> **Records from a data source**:

###

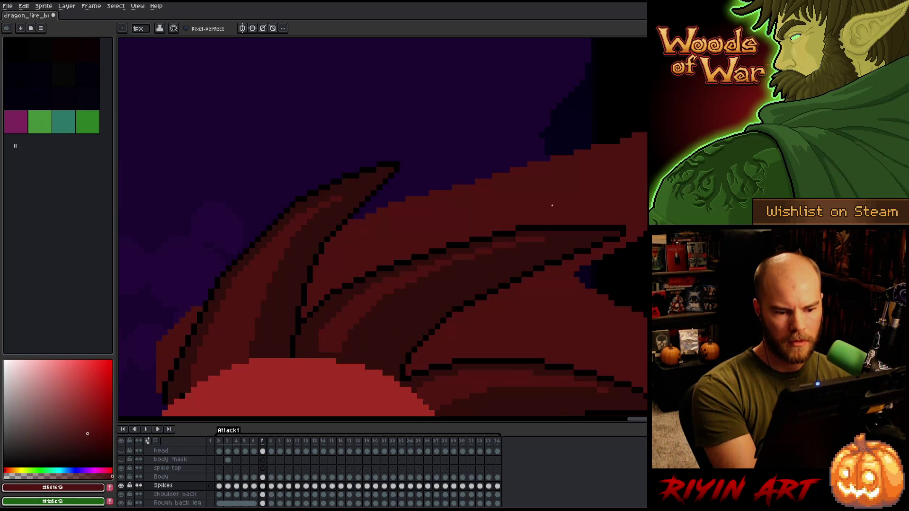
key("Right")
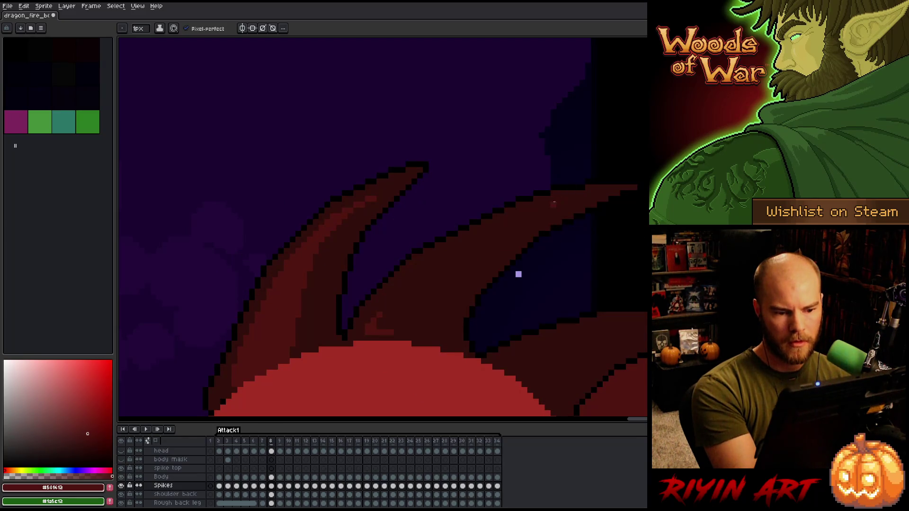
key("Left")
key("Right")
key("Left")
key("Right")
mouse_move(545, 204)
left_mouse_down()
mouse_move(422, 260)
mouse_move(375, 324)
left_mouse_up()
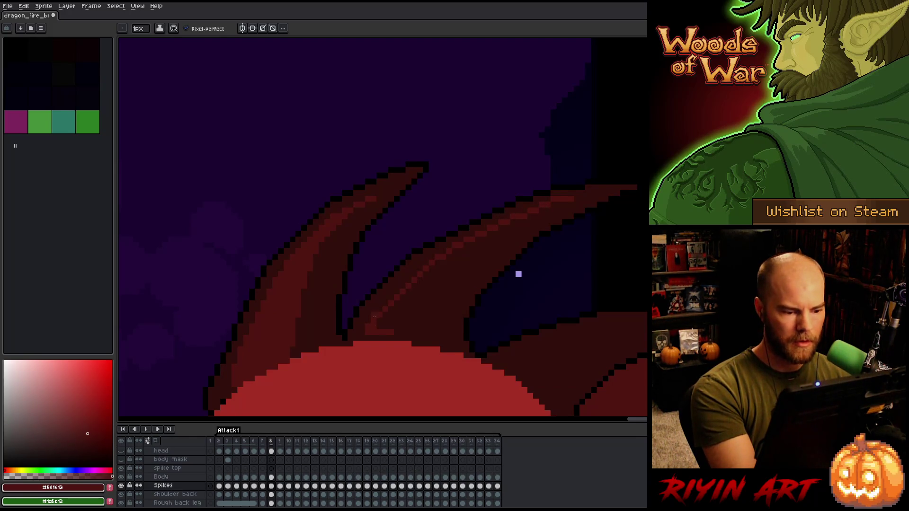
Step: Check motion against the neighbouring frame, then resample #320f0b, a darker red, and #501612
key("Left")
key("Right")
key("Left")
key("Right")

###

Repeat the entries exactly as they are given, leaving out each image.

key("Right")
key("Left")
key("Right")
key("Left")
key("Right")
mouse_move(545, 204)
left_mouse_down()
mouse_move(422, 260)
mouse_move(375, 324)
left_mouse_up()
Step: Check motion against the neighbouring frame, then resample #320f0b, a darker red, and #501612
key("Left")
key("Right")
key("Left")
key("Right")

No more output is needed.